### WORK ORDER
Copy out all lines of the material below in which "Adenocarcinoma" occurs.

### SUPPLIED RECORDS
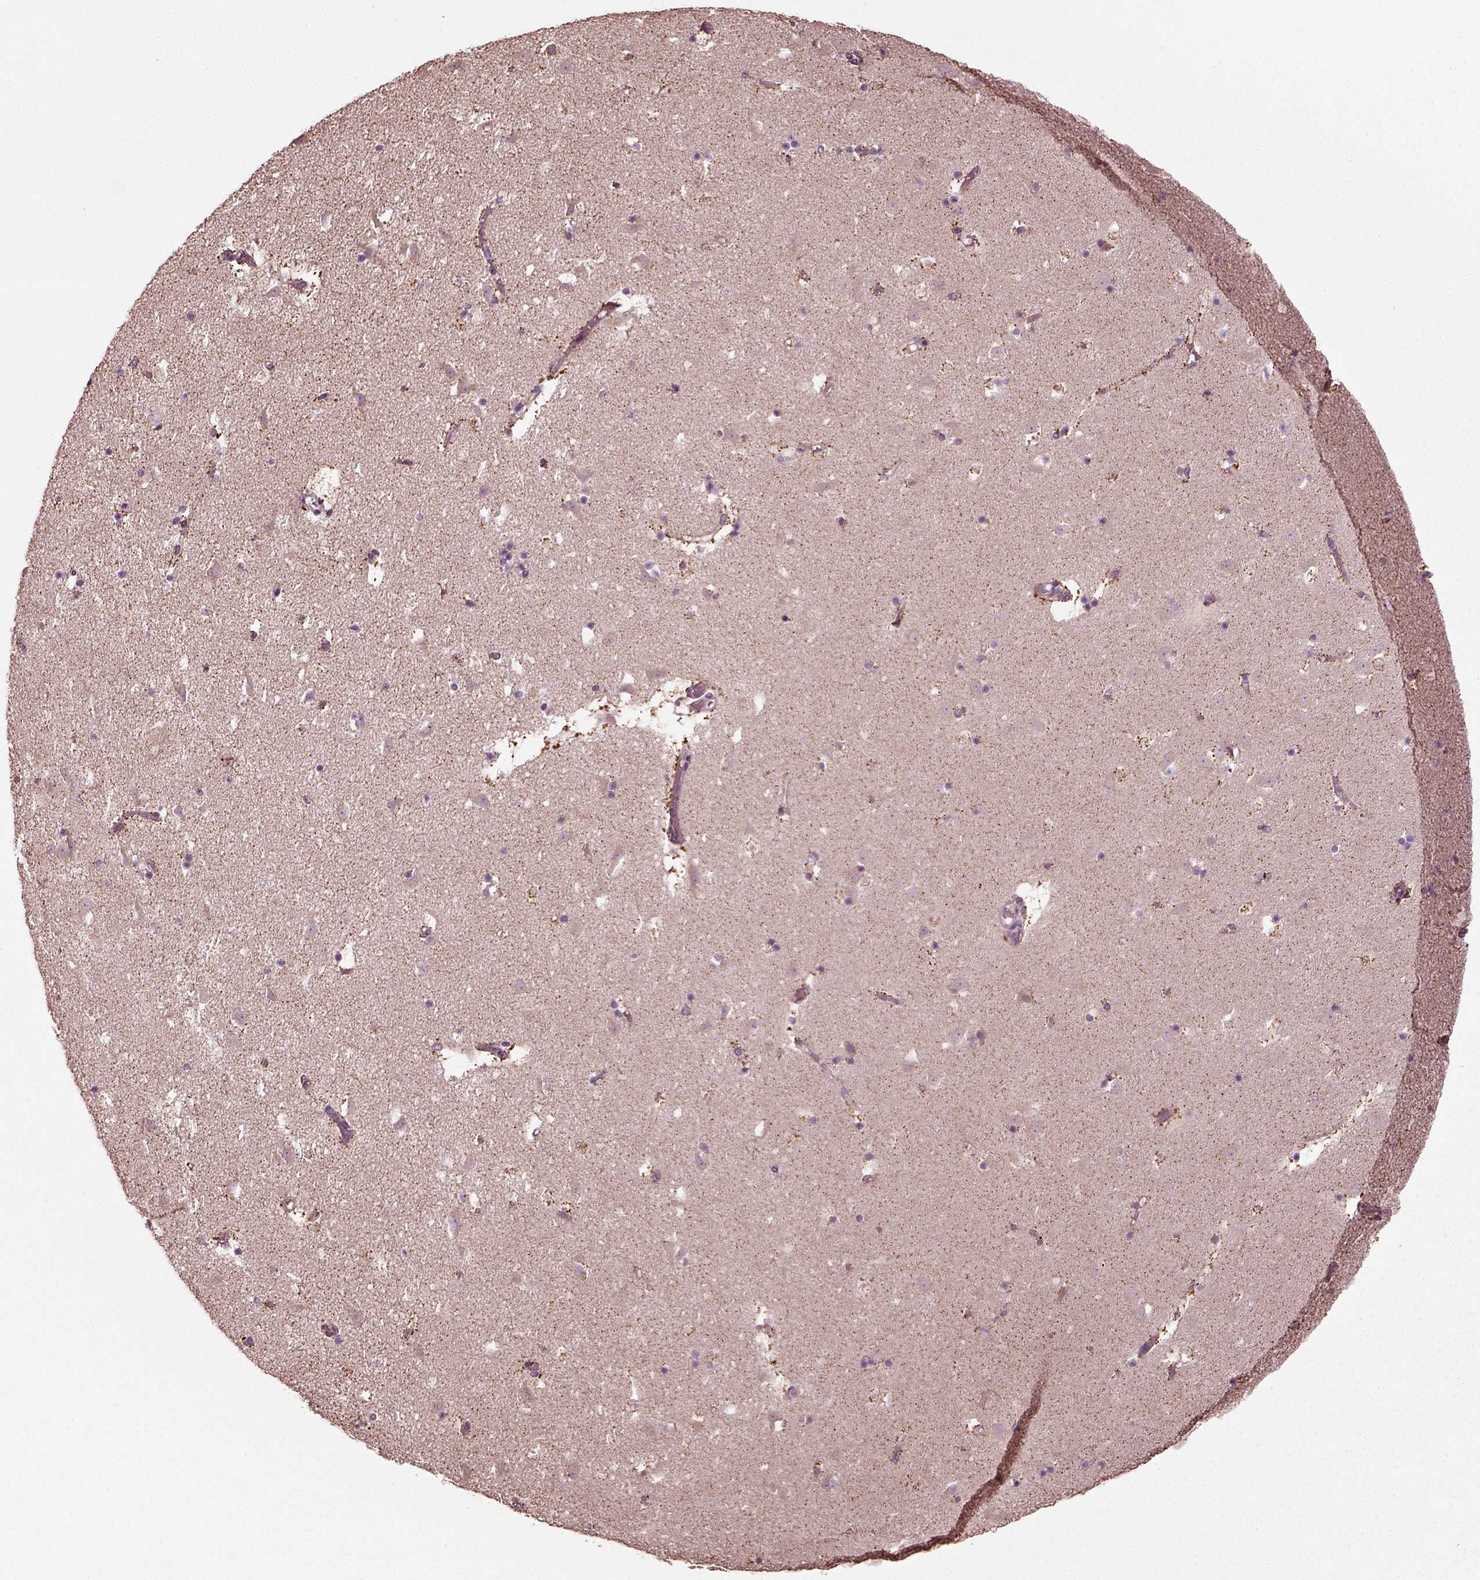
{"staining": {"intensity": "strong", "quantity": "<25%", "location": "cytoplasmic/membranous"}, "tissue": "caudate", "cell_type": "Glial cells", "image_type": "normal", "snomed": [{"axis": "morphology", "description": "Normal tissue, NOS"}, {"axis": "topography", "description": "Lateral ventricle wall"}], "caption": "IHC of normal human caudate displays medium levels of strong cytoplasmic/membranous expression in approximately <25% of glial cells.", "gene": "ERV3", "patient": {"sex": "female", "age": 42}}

--

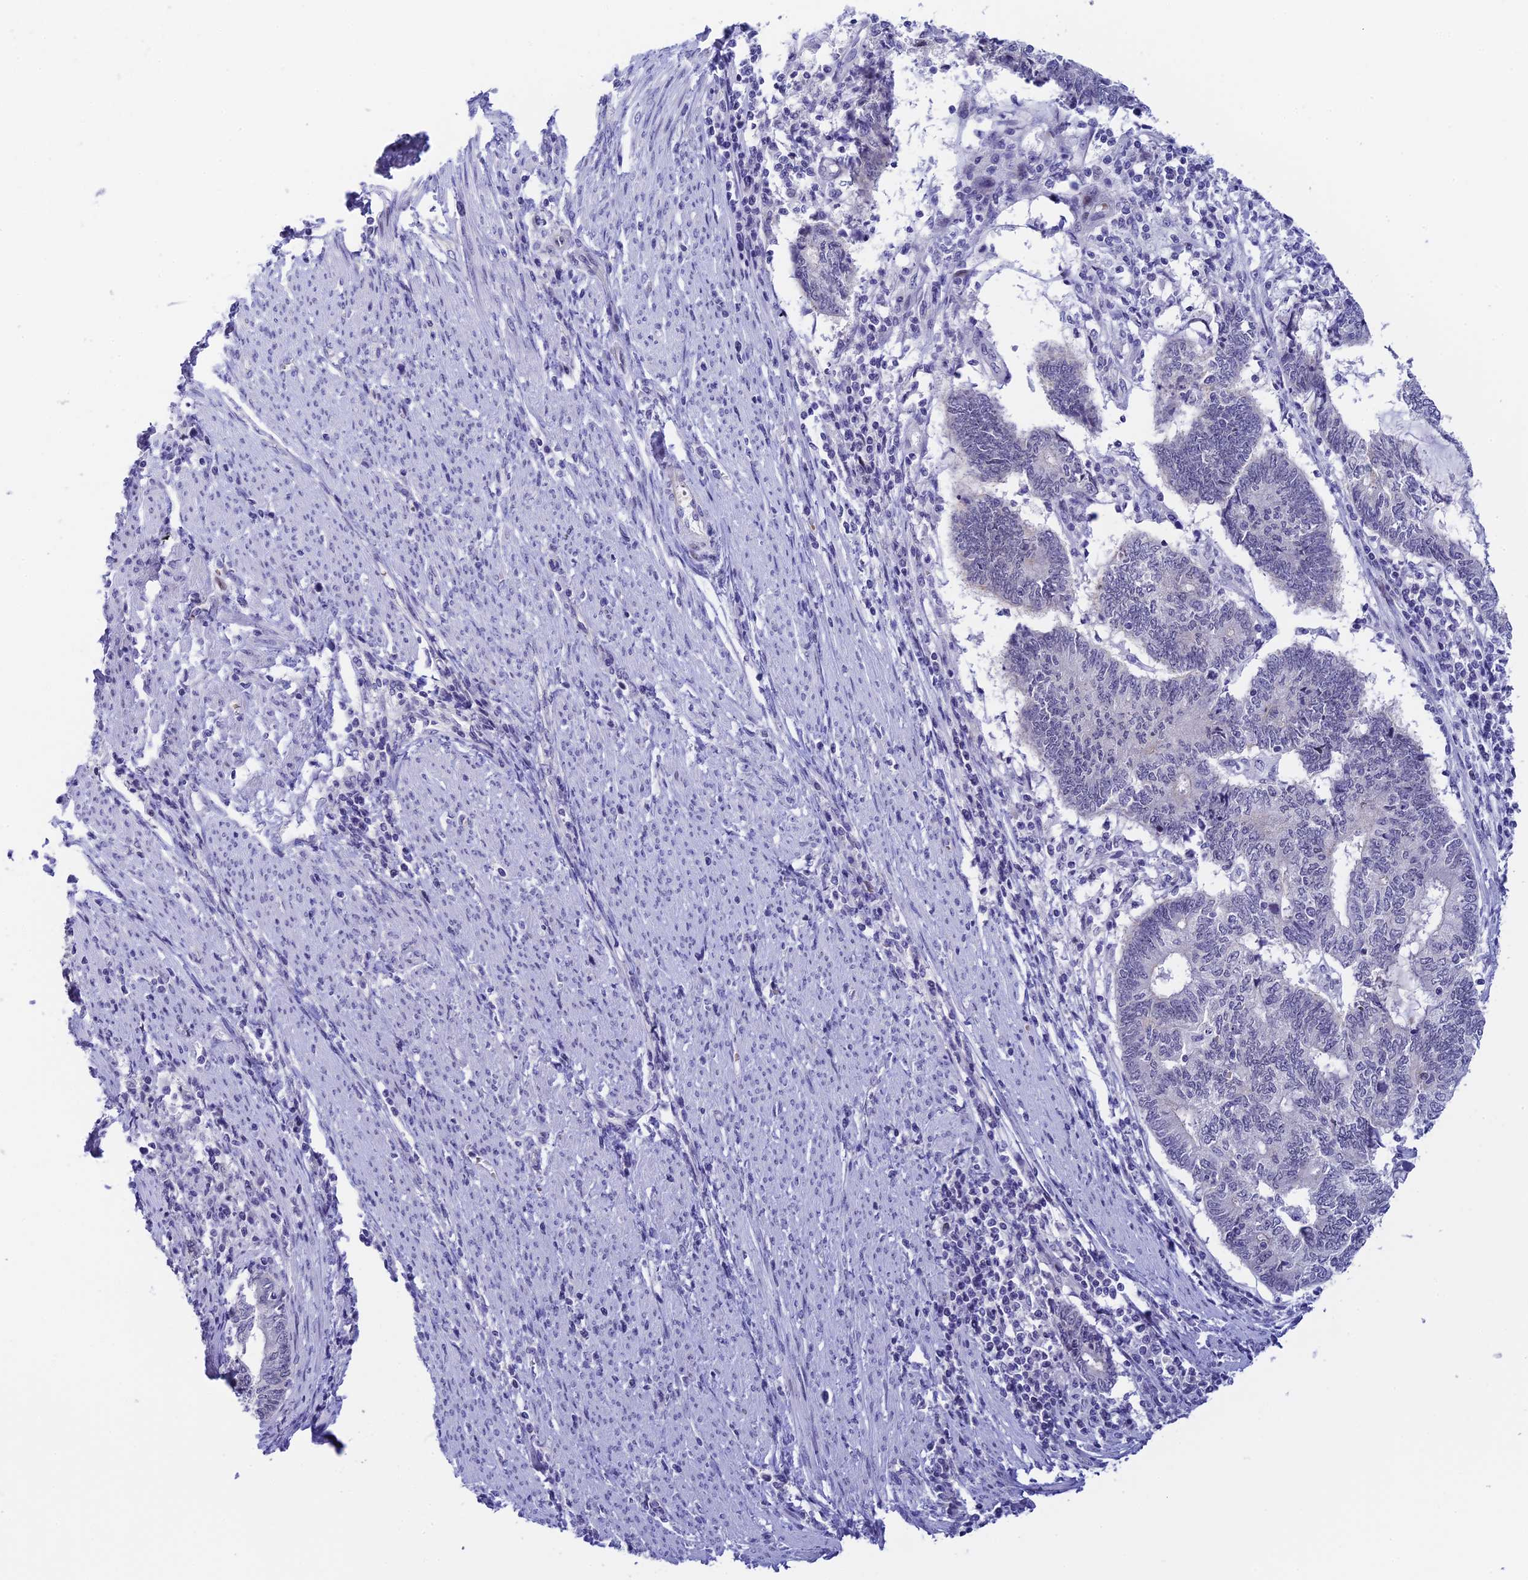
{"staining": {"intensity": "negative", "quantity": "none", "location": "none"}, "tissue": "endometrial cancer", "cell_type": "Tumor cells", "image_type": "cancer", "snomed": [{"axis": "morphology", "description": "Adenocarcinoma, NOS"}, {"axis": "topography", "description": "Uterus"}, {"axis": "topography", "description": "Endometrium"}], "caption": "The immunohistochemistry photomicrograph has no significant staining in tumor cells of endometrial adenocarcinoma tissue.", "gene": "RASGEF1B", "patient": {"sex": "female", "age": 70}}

==

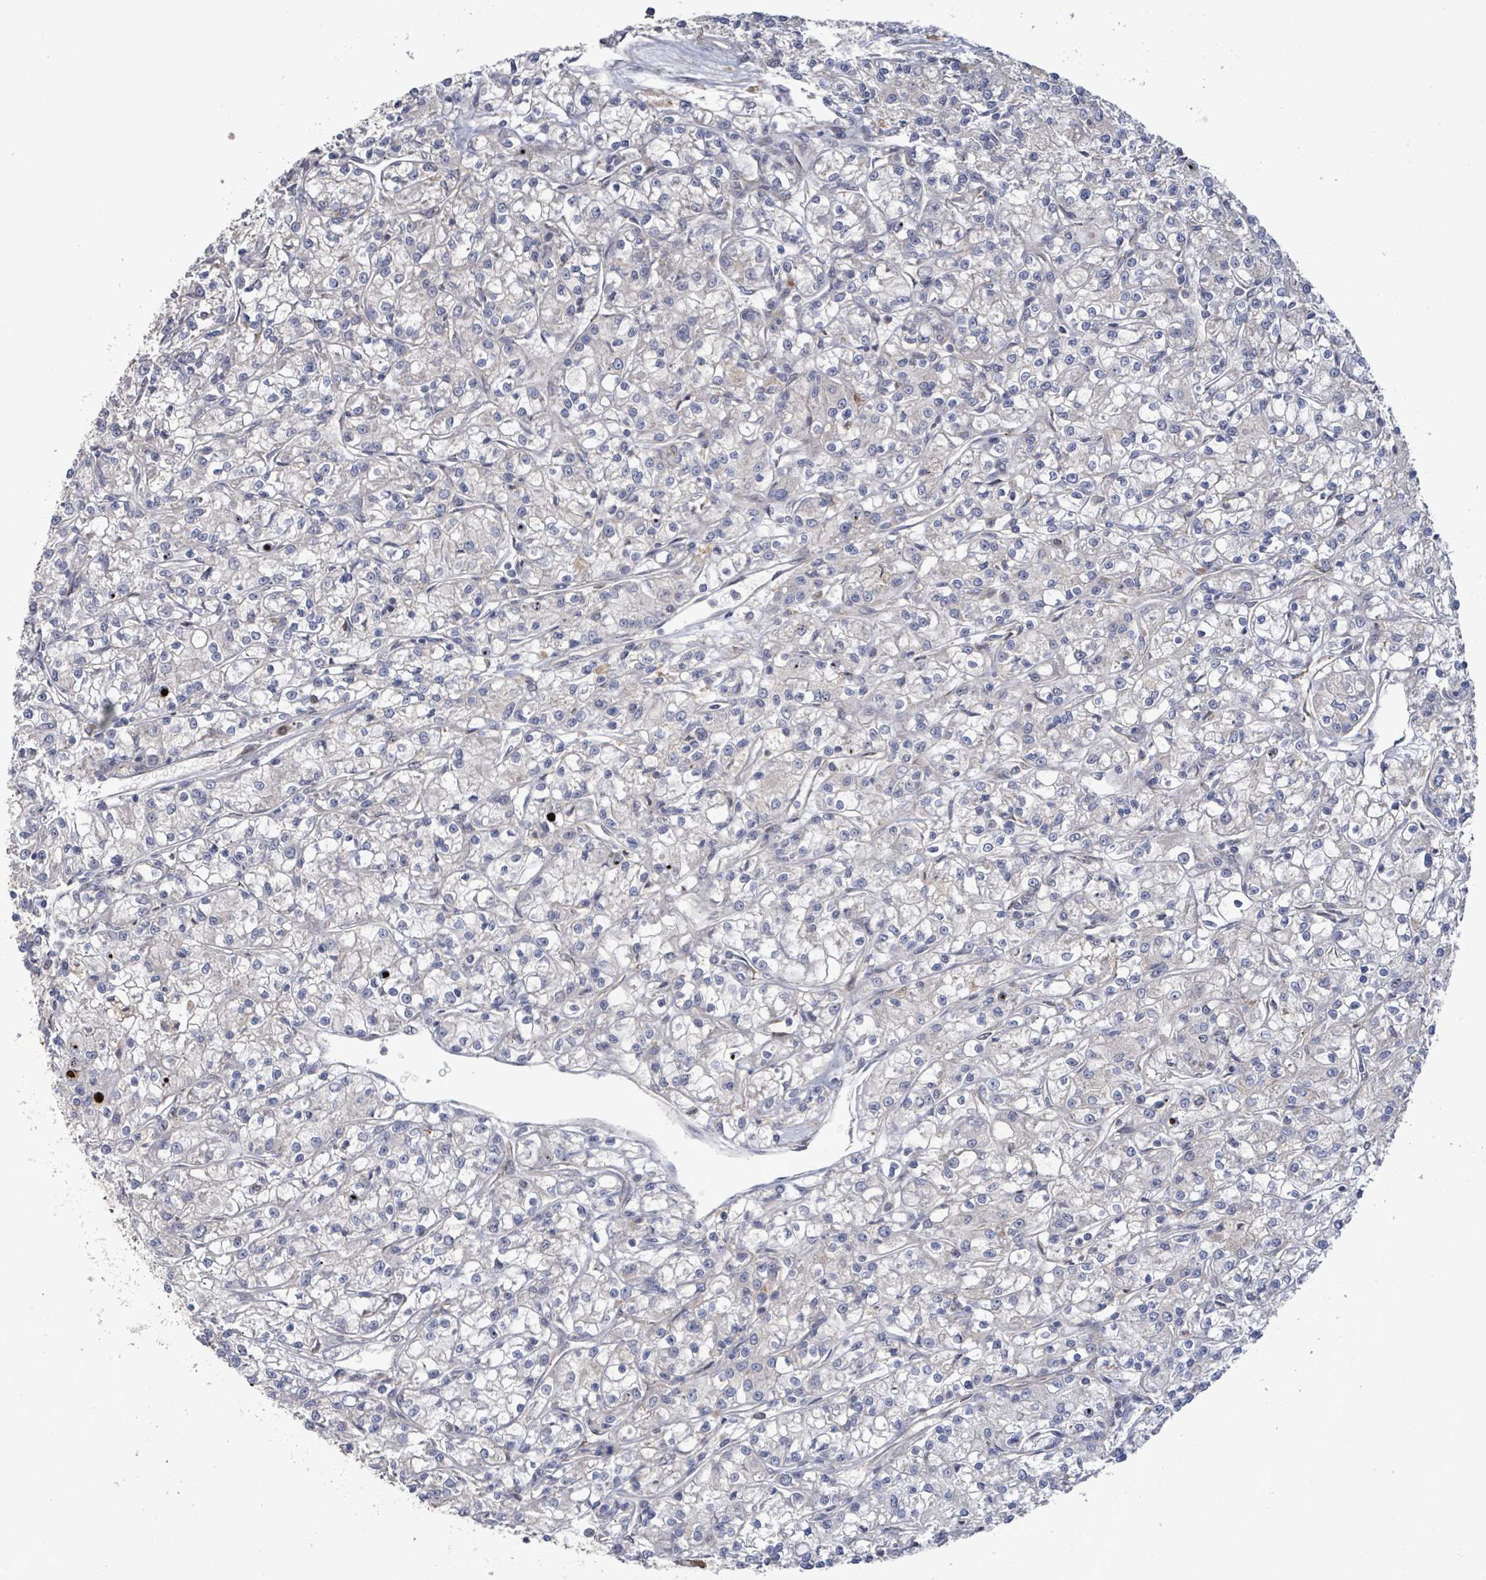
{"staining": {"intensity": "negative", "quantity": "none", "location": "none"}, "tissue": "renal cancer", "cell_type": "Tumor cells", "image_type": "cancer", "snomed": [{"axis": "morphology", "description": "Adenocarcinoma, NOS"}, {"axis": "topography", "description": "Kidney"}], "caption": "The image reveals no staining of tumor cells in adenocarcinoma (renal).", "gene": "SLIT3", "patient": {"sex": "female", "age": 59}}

### RESULT OF THE EXERCISE
{"staining": {"intensity": "negative", "quantity": "none", "location": "none"}, "tissue": "endometrial cancer", "cell_type": "Tumor cells", "image_type": "cancer", "snomed": [{"axis": "morphology", "description": "Adenocarcinoma, NOS"}, {"axis": "topography", "description": "Uterus"}, {"axis": "topography", "description": "Endometrium"}], "caption": "The immunohistochemistry photomicrograph has no significant staining in tumor cells of endometrial adenocarcinoma tissue.", "gene": "RASGEF1B", "patient": {"sex": "female", "age": 70}}
{"staining": {"intensity": "negative", "quantity": "none", "location": "none"}, "tissue": "renal cancer", "cell_type": "Tumor cells", "image_type": "cancer", "snomed": [{"axis": "morphology", "description": "Adenocarcinoma, NOS"}, {"axis": "topography", "description": "Kidney"}], "caption": "The image reveals no staining of tumor cells in adenocarcinoma (renal).", "gene": "SLIT3", "patient": {"sex": "female", "age": 59}}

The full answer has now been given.